Sunday, December 28, 2008

All Consuming

Season’s Greetings & Happy New Year!

Triathlon is a gear-hungry sport, and it’s hard to resist the never ending parade of new toys and products designed to make us faster, faster-to-recover, more efficient, or just better looking. Not to mention the travelling to races and tri-vacations.

If you think tri gear is hard to resist, try resisting baby toys. They are designed to delight and develop young minds and bodies. But, the laws of nature dictate that matter cannot be created nor destroyed, so it’s hard to ignore the fact that today’s toys are tomorrow’s landfill material, no matter how many little hands it goes through en route to its final destiny.

So, I decided to cut out plastic as much as I possibly could. This was a simple decision, despite the fact that I could practically hear the eyes rolling in my friends and relatives who undoubtedly think I’m a bit of an extremist (ok, maybe not just a bit of one…)

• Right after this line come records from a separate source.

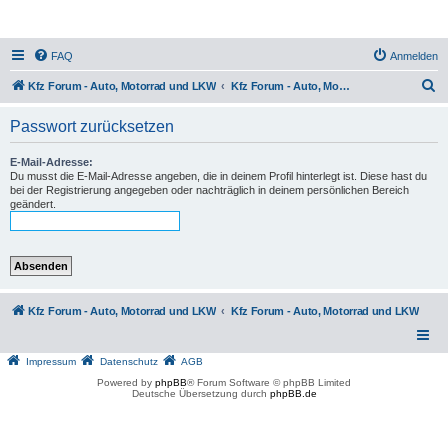
FAQ
Anmelden
S
Kfz Forum - Auto, Motorrad und LKW
Kfz Forum - Auto, Motorrad und LKW
u
Passwort zurücksetzen
c
h
E-Mail-Adresse:
Du musst die E-Mail-Adresse angeben, die in deinem Profil hinterlegt ist. Diese hast du
e
bei der Registrierung angegeben oder nachträglich in deinem persönlichen Bereich
geändert.
Kfz Forum - Auto, Motorrad und LKW
Kfz Forum - Auto, Motorrad und LKW
Impressum
Datenschutz
AGB
Powered by
phpBB
® Forum Software © phpBB Limited
Deutsche Übersetzung durch
phpBB.de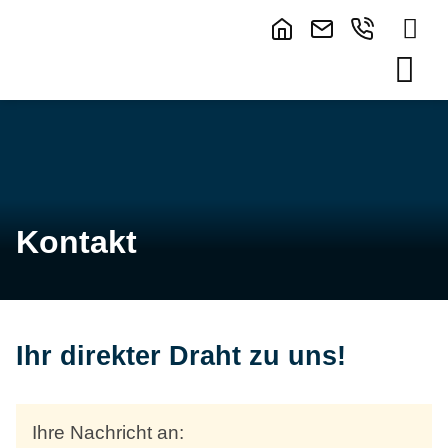
Kontakt
Ihr direkter Draht zu uns!
Ihre Nachricht an: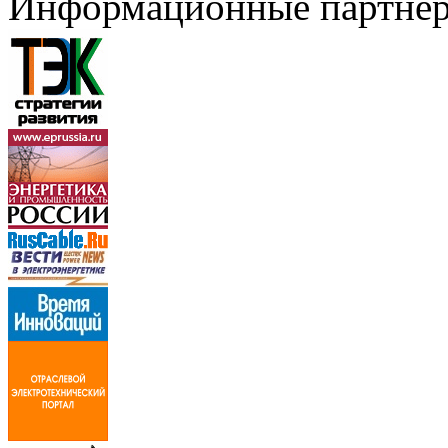
Информационные партне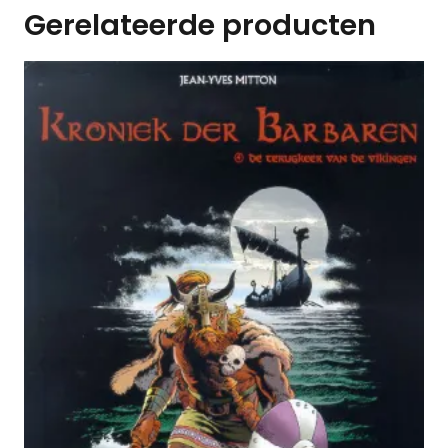
Gerelateerde producten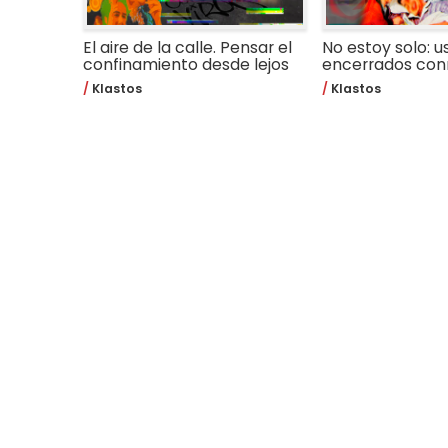
El aire de la calle. Pensar el
No estoy solo: 
confinamiento desde lejos
encerrados co
Klastos
Klastos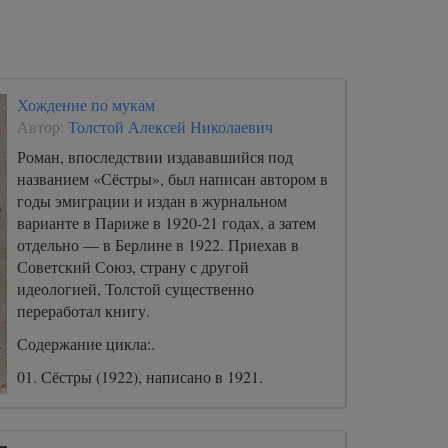
Хождение по мукам
Автор:
Толстой Алексей Николаевич
Роман, впоследствии издававшийся под
названием «Сёстры», был написан автором в
годы эмиграции и издан в журнальном
варианте в Париже в 1920-21 годах, а затем
отдельно — в Берлине в 1922. Приехав в
Советский Союз, страну с другой
идеологией, Толстой существенно
переработал книгу.
Содержание цикла:.
01. Сёстры (1922), написано в 1921.
02.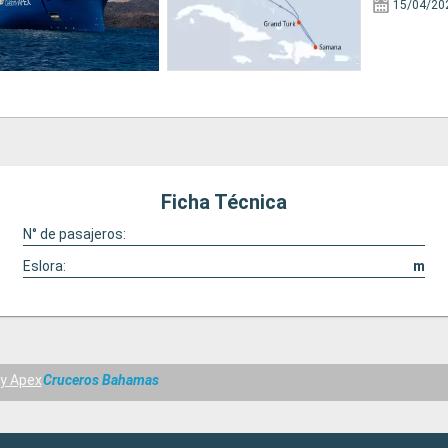
15/04/20
Ficha Técnica
N° de pasajeros:
Eslora:
m
ty Apex
Cruceros Bahamas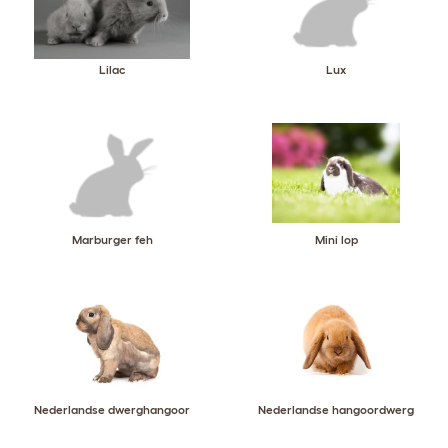
Lilac
Lux
Marburger feh
Mini lop
Nederlandse dwerghangoor
Nederlandse hangoordwerg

Anyway, just when we got over lead paint, melamine tainted milk products and Bisphenol-A plastics we hear about a new toxin, or rather, an old toxin newly discovered to be harmful. The flavour of the month is phthlates. Phthlates are an additive to plastics that help soften them, making them more appealing to babies. Problem is, despite appearing stable, the phthalates have a nasty habit of continually off-gassing, a process that is accelerated when the plastic is gummed by a baby.

Are they safe? Well, this is what Health Canada has to say (and Canada hasn't even banned it yet):

"Di(2-ethylhexyl) phthalate (DEHP) has effects on laboratory animals that include birth defects and changes to the liver, kidneys, and reproductive systems. The substance is suspected of affecting hormone systems which makes it a potential endocrine disruptor. Risk assessments conducted by the European Union (EU) have identified DEHP as a reprotoxic substance.

DEHP was assessed in 1994 by the Government of Canada and declared toxic under the Canadian Environmental Protection Act, 1999. In 2005, the EU prohibited DEHP from all toys and childcare articles.

Health Canada considers children under three years of age to be at the greatest risk of adverse health effects from exposure to DEHP. DEHP can migrate out of soft vinyl children's products in response to sucking or chewing. "

Note DEHP is one of many components of plastics, one that happens to have been studied. I have no doubt we will be hearing about other components of plastic in tomorrow’s news. So, why not cut out plastics altogether just to be safe?

OK, so what about alternatives? There are websites full of healthy, toxin and chemical free playthings. One nice site is
http://www.babynaturopathics.com/ featuring brands such as HABA, Erzi and Neal’s Yard. I have also found some European brands such as Plan have classics in colourful non-toxic painted wood. US brand Melissa and Doug has a range of developmental toys that wouldn’t make me feel like I was depriving Hannah of popular culture.


Happy shopping (and returning, as the case may be) and my advice is to go for quality, not quantity….after all, that’s the argument that worked for justifying my carbon fibre Cervelo P2C a few years ago.